Operations & Management
Monitoring the infrastructure and avoiding cost overruns are two of the most important capabilities that can help an HPC system administrators efficiently manage your organization’s HPC needs. Amazon CloudWatch is a monitoring and management service built for developers, system operators, site reliability engineers (SRE), and IT managers. CloudWatch provides you with data and actionable insights to monitor your applications, understand and respond to system-wide performance changes, optimize resource utilization, and get a unified view of operational health. AWS Budgets gives you the ability to set custom budgets that alert you when your costs or usage exceed (or are forecasted to exceed) your budgeted amount.

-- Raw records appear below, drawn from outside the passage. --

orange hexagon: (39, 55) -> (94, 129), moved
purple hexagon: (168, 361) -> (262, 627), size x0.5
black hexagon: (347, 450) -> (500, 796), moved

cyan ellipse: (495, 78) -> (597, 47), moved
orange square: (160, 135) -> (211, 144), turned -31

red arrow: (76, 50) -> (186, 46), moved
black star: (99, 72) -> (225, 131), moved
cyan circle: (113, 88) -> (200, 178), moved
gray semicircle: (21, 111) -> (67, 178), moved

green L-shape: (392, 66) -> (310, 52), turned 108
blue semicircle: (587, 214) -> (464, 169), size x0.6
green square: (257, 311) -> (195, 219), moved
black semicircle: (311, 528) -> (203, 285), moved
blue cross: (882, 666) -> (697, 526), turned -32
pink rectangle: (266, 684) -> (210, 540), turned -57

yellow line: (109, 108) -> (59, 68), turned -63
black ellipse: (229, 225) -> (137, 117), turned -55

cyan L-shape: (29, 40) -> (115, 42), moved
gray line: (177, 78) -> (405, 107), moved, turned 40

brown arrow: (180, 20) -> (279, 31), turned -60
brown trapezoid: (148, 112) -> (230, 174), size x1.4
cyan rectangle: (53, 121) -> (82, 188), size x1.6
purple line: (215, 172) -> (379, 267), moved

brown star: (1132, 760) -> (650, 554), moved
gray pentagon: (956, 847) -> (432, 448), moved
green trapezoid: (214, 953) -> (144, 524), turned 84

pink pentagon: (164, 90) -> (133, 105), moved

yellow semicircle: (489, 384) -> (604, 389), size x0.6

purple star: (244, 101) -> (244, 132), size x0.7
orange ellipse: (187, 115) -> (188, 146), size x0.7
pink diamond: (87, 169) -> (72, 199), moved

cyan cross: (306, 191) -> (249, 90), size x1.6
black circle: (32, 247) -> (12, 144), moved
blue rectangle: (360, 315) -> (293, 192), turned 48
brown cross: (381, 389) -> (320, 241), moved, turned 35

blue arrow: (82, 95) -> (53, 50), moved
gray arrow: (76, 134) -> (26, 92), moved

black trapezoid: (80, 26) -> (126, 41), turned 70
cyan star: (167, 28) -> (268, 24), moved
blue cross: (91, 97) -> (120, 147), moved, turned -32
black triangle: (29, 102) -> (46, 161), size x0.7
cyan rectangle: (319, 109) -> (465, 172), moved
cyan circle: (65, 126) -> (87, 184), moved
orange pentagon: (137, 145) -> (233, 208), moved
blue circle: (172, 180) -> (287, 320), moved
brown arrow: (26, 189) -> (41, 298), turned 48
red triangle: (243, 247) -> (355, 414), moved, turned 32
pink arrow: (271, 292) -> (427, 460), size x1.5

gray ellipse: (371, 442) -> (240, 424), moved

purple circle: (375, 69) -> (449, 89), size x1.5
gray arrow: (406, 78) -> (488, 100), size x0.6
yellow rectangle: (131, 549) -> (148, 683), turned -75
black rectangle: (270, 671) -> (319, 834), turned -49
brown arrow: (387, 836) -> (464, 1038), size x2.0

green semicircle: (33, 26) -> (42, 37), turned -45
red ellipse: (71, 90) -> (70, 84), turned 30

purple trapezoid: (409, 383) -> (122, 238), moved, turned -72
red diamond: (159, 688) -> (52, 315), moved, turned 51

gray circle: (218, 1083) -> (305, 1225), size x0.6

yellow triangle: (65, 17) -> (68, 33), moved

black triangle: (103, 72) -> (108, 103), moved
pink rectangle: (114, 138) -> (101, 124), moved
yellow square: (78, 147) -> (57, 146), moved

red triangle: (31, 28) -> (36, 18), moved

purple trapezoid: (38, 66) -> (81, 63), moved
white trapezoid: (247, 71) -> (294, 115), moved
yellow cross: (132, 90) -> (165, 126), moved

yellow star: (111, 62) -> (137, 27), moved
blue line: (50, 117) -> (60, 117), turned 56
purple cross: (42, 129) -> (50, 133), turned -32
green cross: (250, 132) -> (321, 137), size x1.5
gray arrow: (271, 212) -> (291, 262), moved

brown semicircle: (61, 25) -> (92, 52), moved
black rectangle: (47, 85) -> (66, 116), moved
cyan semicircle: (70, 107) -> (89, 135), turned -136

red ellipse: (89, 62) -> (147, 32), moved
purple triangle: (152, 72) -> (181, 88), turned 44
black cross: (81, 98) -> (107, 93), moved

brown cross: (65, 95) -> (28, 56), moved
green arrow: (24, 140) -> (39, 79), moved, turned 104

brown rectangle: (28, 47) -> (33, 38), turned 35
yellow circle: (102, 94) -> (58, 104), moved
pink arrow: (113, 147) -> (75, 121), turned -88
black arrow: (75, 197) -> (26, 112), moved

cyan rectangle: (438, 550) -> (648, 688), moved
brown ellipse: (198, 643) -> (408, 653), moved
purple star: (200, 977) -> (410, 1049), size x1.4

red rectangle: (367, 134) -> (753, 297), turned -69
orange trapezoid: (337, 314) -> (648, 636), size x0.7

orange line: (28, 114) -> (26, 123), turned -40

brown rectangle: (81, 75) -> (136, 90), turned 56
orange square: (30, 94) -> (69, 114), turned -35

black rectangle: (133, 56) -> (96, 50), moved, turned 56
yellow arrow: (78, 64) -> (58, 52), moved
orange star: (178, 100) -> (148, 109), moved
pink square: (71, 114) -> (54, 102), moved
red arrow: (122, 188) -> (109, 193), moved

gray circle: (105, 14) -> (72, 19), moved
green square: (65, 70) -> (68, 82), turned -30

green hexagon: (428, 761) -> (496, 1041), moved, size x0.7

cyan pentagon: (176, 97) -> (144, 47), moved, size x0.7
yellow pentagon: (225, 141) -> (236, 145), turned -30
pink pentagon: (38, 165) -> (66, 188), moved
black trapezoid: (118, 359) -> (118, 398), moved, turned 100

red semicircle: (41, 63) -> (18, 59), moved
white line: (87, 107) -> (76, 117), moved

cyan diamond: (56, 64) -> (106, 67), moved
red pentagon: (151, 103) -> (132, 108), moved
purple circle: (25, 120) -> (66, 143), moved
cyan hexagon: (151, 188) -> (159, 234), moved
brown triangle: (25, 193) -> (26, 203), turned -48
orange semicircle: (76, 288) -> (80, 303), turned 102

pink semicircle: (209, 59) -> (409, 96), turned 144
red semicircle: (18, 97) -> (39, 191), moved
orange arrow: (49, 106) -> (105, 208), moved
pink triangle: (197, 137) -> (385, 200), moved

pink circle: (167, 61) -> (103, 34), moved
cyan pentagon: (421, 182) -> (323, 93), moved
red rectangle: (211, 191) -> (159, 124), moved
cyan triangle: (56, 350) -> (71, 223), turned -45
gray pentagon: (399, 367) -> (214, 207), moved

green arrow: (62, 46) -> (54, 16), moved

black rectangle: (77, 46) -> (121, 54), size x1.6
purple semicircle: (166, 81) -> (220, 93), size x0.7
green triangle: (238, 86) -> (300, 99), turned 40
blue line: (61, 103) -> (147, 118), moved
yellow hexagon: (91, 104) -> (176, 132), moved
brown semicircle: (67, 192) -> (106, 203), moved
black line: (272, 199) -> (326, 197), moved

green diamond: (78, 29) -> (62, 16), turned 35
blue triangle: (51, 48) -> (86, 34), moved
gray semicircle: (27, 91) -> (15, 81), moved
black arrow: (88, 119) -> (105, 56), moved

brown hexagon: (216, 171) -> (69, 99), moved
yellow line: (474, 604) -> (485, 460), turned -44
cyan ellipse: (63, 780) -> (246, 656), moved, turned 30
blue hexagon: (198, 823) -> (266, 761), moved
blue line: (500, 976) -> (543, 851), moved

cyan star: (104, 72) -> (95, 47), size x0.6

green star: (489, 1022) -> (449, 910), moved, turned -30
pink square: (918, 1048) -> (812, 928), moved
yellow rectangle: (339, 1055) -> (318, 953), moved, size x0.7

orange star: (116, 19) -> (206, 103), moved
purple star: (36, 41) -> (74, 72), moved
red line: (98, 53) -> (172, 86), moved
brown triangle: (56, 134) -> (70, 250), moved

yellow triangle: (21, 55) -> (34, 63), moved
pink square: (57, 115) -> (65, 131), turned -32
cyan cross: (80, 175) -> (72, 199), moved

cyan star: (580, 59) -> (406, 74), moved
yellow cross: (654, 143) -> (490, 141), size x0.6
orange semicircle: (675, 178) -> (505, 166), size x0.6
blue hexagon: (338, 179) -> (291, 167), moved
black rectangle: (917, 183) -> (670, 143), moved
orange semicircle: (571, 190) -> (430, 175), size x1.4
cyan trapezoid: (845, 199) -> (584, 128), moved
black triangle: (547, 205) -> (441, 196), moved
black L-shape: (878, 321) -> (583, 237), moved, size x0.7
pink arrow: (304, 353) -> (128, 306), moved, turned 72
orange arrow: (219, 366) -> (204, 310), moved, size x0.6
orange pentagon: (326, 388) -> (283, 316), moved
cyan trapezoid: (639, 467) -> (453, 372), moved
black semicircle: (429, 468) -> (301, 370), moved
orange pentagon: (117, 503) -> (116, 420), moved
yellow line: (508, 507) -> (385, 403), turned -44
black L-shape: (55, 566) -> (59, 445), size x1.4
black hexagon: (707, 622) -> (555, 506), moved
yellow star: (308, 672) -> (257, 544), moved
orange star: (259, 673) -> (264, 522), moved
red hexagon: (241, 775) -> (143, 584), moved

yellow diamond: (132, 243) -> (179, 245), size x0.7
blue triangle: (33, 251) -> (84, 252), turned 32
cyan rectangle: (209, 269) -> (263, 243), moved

The ability to visualize results of engineering simulations without having to move massive amounts of data to/from the cloud is an important aspect of the HPC stack. Remote visualization helps accelerate the turnaround times for engineering design significantly. NICE DCV enables you to remotely access 2D/3D interactive applications over a standard network. In addition, Amazon AppStream 2.0 is another fully managed application streaming service that can securely deliver application sessions to a browser on any computer or workstation.
Security and Compliance
Security management and regulatory compliance are other important aspects of running HPC in the cloud. AWS offers multiple security related services and quick-launch templates to simplify the process of creating a HPC cluster and implementing best practices in data security and regulatory compliance. The AWS infrastructure puts strong safeguards in place to help protect customer privacy. All data is stored in highly secure AWS data centers. AWS Identity and Access Management (IAM) provides a robust solution for managing users, roles, and groups that have rights to access specific data sources. Organizations can issue users and systems individual identities and credentials, or provision them with temporary access credentials using the Amazon Security Token Service (Amazon STS). AWS manages dozens of compliance programs in its infrastructure. This means that segments of your compliance have already been completed. AWS infrastructure is compliant with many relevant industry regulations such as HIPAA, FISMA, FedRAMP, PCI, ISO 27001, SOC 1, and others.